Jump to content
  • Welcome to the TransPulse Forums!

    We offer a safe, inclusive community for transgender and gender non-conforming folks, as well as their loved ones, to find support and information.  Join today!

Trans without the "typical" childhood backstory


TheFirstEvan-Ger

Recommended Posts

Hello! Coming out to my family and community, I feel a lot of pressure to be absolutely sure of my identity and never express my doubts, but lately I've been digging into the depths of youtube and seeing all kinds of trans people's stories of how they figured out they were trans and none of them sound quite like mine. I've always felt a little weird about my assigned gender, and especially about the fact that society asked me to do "feminine" things, even feminine things that I actually would have liked doing without gendered connotations. For example, when I was a kid my grandma used to invite me to do "women's work" in the kitchen, and while I would have 100% preferred baking to going out in the cold snow I would argue that I should go be with my male cousins just because I resented the idea of being forced into a female role. My male cousins would be taken on hunting trips and while I hated hunting I would ask to go just because I wanted to be one of the boys. I have always been more comfortable with being perceived as male and gotten excited when someone "mistook" me for a boy. I wanted to join the boy's choir instead of the girl's choir. I hated being called a girl (though if you asked what gender I was I would have said female).

 

It all does seem like a pretty typical trans guy story when I write it down, but at the same time I was initially excited to get boobs around puberty (though as soon as they appeared I realized they disgusted me and wanted to give them back) and to get my period (though once it came I resented it and felt disgusting while I was having it). My favorite book and movie characters were always female (I loved Hermione more than Harry Potter, Jean Grey more than Wolverine). All of my best friends were girls because I didn't want to run around with the boys, I wanted to talk and make up fantasy adventures instead. I actually liked wearing dresses and never resisted being dolled up for a special occasion. Writing them down they seem like minor things, but they've been worrying me lately.

 

I'm not quite sure what the point of this post was except that I wanted to get it out since I can't do that around friends and family here without them doubting that I'm really male. I guess deep down in my heart I kind of want someone to reassure me that I am really trans and that I'm not misinterpreting some internalized misogyny or some such. Thanks for reading if you read this far, I love you!

Link to comment
41 minutes ago, MaryMary said:

I often say that to me coming out and transitionning was never about rejecting masculine things to be a cliché on the other side. I'm only expending myself. I was stuck in 30% of myself before and now I can wander where a want in the whole 100% :P Some people can do a lot in that 30% but at some point it doesn't work anymore. At least, that's my way of seeing it. I think that there's common points in most of the stories but we all have unique life stories anyway.

- **Dataset content**
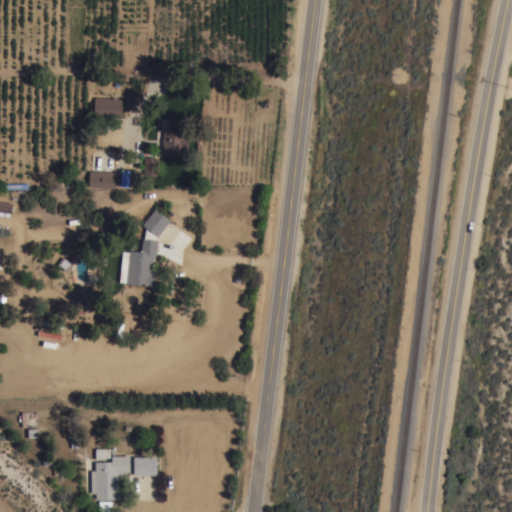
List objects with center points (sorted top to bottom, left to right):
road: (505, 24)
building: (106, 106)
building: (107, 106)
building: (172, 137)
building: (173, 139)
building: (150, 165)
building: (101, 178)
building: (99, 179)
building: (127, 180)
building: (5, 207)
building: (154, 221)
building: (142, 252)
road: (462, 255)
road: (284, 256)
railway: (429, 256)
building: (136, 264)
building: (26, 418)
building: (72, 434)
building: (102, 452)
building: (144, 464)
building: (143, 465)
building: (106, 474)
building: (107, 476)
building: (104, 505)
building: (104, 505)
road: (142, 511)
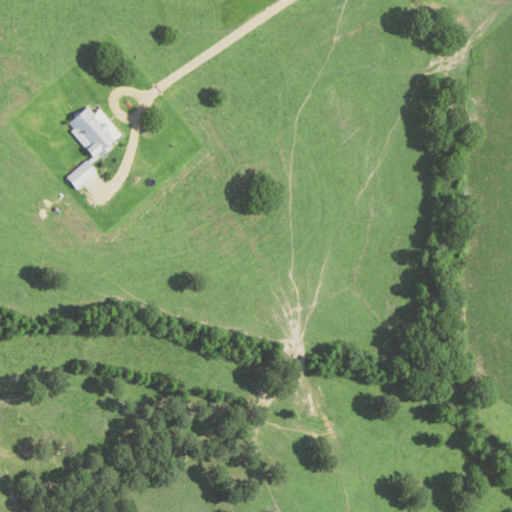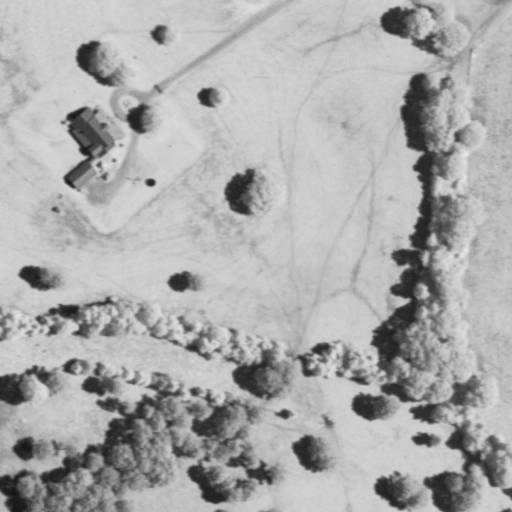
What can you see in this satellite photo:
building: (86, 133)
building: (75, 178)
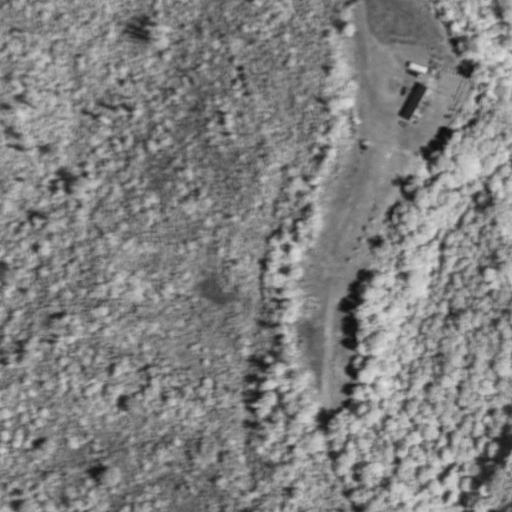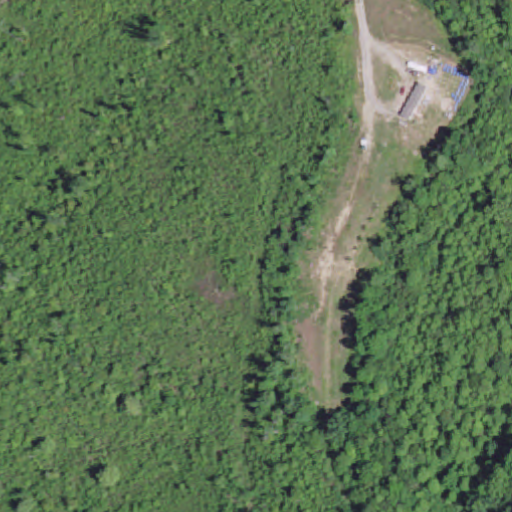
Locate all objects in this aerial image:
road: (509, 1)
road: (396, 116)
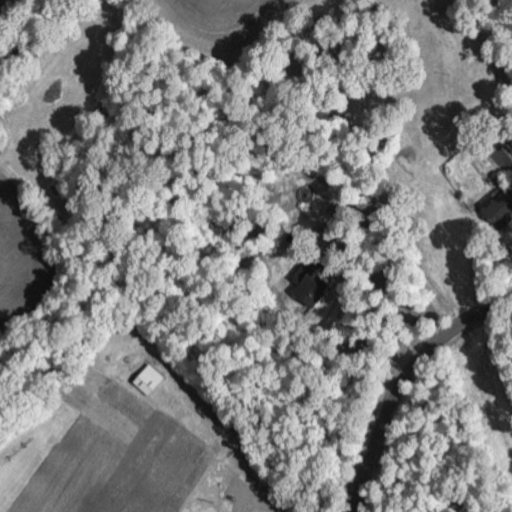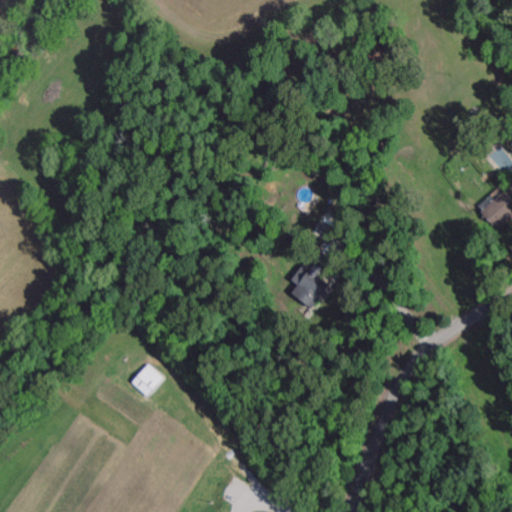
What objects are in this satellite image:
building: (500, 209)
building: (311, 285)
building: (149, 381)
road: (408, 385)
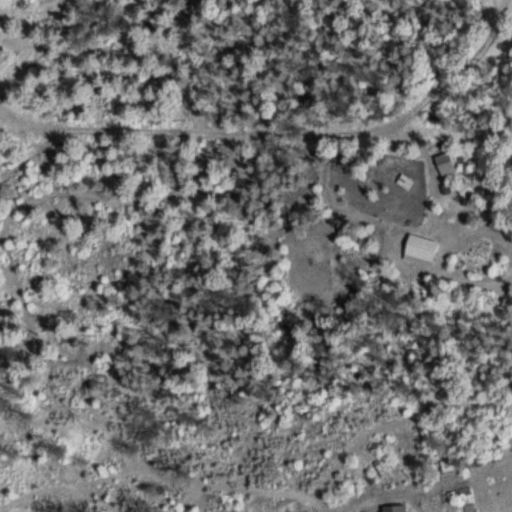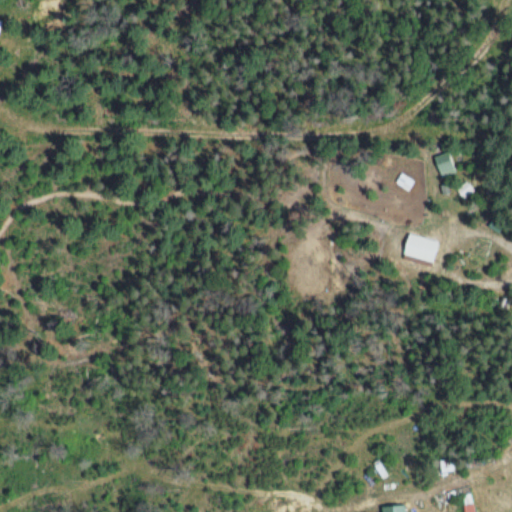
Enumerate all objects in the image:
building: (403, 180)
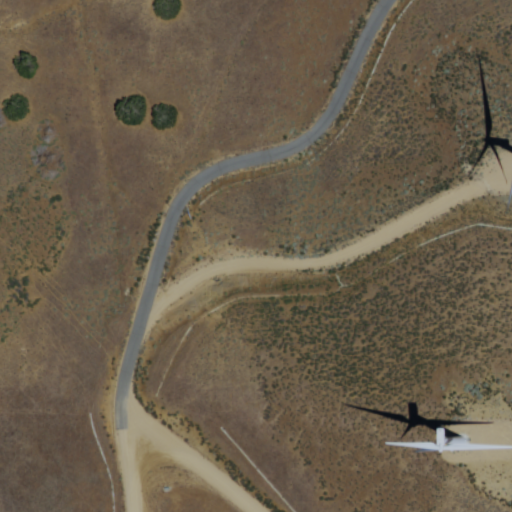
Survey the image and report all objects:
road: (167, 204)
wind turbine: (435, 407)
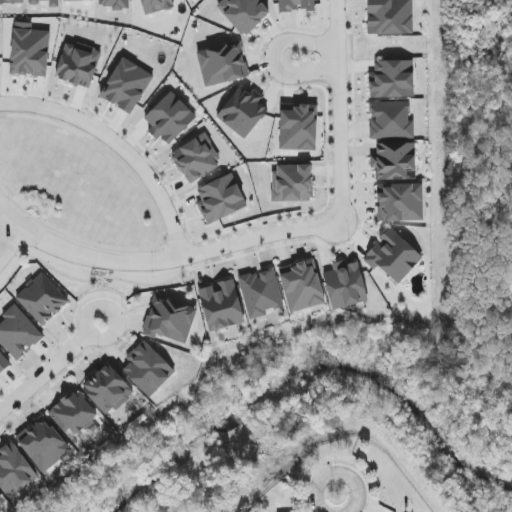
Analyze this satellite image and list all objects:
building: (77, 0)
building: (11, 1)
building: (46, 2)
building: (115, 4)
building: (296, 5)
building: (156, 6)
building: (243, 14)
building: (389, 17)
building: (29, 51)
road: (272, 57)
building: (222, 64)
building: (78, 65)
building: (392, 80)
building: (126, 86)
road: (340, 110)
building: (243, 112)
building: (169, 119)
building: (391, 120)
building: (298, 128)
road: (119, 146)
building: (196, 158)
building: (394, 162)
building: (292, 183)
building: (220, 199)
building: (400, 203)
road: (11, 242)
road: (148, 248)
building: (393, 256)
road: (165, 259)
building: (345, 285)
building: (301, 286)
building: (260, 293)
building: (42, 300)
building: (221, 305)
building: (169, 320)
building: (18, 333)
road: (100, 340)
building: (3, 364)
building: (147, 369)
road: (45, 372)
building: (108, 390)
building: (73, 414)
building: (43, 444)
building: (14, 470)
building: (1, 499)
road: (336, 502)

- **To do**
Continue the forum thread about being trans without the "typical" childhood backstory, starting after its last sentence.

- **Answer**
Thanks Mary, that actually makes a whole lot of sense! I like looking at it that way!

Link to comment
  • Admin

First: you are Trans simply because you have questions about how you fit into the gender you were assigned at birth and have felt the force fit into that gender, and want to be free of that outward force.

 

Next: No two Trans people have exactly the same pattern of getting to know ourselves, and there is no single solution as to what our lives must be like as we live into our differences with what others are trying to stuff us into.  

 

Your journey into this must define YOU and identify YOU and to heck with all the others.

Link to comment
Just now, VickySGV said:

Your journey into this must define YOU and identify YOU and to heck with all the others.

Thank you Vicky! I just guess my real concern is what if I start T and find out I'm not really trans. I know it might be a silly worry because I love the idea of every part of T, but it's one that bothers me a lot.

Link to comment
  • Admin
3 hours ago, TheFirstEvan-Ger said:

my real concern is what if I start T and find out I'm not really trans.

 

A little conundrum there is that T may  not be right for you, but you will know it early enough that little or no harm will be done.  In fact hormones are occasionally given as a diagnostic tool by some doctors.  The deal there is that even if the T is not helping you, you may still be Trans.  I have a ton of friends who are not on hormones but are Trans to the max and are having a lot of fun in life as well as living just generally good lives.

Link to comment
Just now, VickySGV said:

T may  not be right for you, but you will know it early enough that little or no harm will be done.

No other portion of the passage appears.